Gesetzesänderung als Alternative?

Zur Änderung dieser unbefriedigenden Rechtslage sind im Parlament verschiedene Vorstösse hängig, die den Laborbetreibern Mitwirkungsrechte beim Aushandeln der Labortarife einräumen sollen. Gleich wie für die ambulanten ärztlichen Leistungen soll auch für medizinische Analysen die Tariffreiheit gelten. Der Bundesrat äusserte sich zunächst kritisch. Tarifverhandlungen seien anfällig für Blockaden. Beim Tarmed hätte er die Tarifstruktur wiederholt selber anpassen müssen, weil sich die Tarifpartner nicht einigen konnten. Eine ähnliche Entwicklung befürchte der Bundesrat auch im Laborbereich. Diese Gefahr sei umso ausgeprägter, als dort eine Vielzahl von Tarifpartnern mit unterschiedlichen Interessen involviert seien.

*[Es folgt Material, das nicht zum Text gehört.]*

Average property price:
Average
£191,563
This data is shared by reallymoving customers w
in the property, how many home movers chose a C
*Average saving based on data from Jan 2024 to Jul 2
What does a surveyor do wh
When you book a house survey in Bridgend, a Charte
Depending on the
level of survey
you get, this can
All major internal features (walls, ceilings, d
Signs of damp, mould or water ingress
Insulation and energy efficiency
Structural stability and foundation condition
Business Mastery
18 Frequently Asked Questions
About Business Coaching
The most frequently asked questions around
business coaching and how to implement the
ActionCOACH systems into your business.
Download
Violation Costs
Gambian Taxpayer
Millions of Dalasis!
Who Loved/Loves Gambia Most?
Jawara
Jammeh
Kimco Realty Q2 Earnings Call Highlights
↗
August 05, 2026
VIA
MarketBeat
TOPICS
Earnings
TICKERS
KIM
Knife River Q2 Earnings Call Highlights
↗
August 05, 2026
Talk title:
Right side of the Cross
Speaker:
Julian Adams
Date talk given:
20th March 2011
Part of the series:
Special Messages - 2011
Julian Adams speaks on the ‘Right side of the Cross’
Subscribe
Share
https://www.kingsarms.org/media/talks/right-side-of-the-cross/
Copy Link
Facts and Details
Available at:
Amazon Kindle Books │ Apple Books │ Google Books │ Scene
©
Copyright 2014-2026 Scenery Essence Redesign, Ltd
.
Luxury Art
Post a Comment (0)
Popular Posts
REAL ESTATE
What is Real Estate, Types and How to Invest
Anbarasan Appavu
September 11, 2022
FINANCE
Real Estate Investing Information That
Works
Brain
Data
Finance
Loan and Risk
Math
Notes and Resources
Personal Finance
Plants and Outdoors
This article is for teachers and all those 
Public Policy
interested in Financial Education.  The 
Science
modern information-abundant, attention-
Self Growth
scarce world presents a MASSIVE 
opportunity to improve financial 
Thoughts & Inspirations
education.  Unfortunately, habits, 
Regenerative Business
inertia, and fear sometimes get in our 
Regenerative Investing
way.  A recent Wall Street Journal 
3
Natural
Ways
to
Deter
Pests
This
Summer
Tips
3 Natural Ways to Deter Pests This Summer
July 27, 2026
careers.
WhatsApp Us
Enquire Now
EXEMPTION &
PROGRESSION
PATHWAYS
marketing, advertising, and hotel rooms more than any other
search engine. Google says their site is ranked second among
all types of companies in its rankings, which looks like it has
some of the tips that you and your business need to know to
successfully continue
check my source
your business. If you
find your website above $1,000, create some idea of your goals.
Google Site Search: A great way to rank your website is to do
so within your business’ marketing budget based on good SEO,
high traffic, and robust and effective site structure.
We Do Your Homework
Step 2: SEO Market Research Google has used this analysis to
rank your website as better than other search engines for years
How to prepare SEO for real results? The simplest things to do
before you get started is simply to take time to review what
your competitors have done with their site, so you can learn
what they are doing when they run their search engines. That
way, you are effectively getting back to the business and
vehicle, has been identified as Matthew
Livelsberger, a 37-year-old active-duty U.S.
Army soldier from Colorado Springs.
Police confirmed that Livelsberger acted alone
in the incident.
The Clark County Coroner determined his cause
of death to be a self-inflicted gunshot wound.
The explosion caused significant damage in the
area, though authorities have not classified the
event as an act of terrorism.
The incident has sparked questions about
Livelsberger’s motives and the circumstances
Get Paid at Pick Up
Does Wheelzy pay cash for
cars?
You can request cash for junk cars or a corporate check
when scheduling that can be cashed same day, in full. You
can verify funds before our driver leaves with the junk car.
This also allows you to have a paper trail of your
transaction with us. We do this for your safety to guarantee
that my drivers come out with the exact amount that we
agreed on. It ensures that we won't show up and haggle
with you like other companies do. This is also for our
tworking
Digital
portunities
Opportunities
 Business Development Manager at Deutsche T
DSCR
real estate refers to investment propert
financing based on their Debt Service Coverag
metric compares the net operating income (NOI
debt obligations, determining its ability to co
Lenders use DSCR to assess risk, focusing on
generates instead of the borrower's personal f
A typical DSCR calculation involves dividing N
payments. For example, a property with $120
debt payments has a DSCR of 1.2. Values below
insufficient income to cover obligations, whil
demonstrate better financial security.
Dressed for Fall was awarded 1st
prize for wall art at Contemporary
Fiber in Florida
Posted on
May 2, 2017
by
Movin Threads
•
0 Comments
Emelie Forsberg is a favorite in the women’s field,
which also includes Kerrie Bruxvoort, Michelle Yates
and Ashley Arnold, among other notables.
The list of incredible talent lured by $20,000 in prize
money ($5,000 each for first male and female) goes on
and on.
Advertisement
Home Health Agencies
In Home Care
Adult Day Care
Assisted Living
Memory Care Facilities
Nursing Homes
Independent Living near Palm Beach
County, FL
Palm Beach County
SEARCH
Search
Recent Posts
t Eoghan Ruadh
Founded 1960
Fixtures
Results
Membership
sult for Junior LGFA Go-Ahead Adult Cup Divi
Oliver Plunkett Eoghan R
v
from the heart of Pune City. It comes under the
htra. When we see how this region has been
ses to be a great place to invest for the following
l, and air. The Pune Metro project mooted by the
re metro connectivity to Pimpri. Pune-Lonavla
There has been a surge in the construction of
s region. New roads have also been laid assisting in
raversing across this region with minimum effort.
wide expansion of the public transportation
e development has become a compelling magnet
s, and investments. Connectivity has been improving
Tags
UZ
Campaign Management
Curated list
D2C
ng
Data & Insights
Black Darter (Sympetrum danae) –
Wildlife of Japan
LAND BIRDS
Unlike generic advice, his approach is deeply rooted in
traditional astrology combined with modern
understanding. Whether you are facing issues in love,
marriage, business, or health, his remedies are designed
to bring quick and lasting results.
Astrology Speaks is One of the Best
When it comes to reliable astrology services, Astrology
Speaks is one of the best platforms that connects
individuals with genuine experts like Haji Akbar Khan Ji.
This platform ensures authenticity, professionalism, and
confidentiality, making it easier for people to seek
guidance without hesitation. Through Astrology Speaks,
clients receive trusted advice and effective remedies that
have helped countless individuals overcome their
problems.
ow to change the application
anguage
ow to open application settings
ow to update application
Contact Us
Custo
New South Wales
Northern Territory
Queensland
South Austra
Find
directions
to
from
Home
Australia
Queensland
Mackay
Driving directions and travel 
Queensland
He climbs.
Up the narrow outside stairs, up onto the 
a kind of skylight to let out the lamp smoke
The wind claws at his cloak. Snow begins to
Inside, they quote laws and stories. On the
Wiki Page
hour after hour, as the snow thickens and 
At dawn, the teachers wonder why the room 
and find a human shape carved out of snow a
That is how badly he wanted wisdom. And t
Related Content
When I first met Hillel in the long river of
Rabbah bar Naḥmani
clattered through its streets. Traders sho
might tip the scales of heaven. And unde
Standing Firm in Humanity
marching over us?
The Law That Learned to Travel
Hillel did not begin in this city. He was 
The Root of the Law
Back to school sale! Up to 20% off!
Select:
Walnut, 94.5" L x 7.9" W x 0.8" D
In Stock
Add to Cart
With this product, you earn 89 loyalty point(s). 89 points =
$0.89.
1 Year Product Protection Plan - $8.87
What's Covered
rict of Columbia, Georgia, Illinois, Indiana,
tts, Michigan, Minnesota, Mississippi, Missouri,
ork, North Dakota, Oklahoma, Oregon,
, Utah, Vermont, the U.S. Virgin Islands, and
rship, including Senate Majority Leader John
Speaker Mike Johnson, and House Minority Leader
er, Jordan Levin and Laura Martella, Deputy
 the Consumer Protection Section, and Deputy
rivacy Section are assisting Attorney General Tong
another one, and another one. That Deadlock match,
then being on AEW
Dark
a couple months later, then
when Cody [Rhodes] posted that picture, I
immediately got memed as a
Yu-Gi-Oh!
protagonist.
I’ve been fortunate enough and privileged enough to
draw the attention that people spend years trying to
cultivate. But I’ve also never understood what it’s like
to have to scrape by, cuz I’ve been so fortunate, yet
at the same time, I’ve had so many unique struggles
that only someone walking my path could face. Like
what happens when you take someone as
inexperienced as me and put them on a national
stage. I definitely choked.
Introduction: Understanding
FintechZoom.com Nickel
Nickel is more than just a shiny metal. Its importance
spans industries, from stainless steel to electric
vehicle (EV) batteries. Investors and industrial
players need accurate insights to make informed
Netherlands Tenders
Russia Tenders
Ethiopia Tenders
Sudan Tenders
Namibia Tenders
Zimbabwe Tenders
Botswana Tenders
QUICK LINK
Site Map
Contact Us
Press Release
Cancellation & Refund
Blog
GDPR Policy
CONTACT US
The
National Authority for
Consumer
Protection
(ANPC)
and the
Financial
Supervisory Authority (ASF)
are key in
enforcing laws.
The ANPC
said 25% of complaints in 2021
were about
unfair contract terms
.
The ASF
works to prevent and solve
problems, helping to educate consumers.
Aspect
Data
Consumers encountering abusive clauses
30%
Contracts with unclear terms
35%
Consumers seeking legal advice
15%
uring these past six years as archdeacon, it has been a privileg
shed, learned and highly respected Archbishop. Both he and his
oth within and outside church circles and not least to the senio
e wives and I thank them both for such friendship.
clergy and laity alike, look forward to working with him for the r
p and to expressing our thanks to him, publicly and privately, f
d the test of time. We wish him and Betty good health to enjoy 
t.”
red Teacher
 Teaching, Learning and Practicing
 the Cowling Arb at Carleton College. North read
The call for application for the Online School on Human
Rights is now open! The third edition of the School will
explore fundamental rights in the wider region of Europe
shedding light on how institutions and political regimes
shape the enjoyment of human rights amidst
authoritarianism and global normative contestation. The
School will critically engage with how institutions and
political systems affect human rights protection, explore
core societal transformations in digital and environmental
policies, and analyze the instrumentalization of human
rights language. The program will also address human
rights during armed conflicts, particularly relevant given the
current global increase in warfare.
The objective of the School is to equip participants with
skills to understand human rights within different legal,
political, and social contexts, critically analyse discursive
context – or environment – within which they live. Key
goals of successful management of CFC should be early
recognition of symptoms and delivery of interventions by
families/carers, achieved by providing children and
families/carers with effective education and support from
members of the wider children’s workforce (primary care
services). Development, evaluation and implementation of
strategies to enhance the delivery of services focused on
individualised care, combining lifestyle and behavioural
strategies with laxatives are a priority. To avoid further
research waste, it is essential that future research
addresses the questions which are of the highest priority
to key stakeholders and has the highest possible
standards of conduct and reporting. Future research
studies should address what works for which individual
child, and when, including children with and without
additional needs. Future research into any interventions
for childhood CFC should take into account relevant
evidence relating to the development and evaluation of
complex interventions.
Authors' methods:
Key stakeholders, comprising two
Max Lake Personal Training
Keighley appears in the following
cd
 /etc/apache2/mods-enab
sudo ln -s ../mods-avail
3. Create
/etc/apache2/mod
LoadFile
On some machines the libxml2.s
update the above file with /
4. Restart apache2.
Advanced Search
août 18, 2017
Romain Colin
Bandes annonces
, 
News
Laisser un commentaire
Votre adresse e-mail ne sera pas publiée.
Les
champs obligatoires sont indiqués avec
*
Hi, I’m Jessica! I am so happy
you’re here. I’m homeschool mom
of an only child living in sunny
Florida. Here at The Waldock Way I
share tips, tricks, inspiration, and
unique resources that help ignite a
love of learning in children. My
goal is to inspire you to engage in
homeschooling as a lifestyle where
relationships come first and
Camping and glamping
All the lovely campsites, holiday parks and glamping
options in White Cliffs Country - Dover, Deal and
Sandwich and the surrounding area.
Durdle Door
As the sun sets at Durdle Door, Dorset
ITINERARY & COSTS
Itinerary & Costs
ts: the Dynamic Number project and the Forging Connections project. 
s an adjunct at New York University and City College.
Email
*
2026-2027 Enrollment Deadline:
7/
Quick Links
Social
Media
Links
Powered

Die Einführung der Tariffreiheit im Laborbereich setzt eine Gesetzesänderung voraus. Mangels Beschwerderecht ist der entsprechende Vorstoss zu begrüssen, auch wenn es noch Jahre dauern kann, bis diese umgesetzt ist. Auf die jetzt angekündigten Tarifsenkungen wird dies keinen Einfluss mehr haben.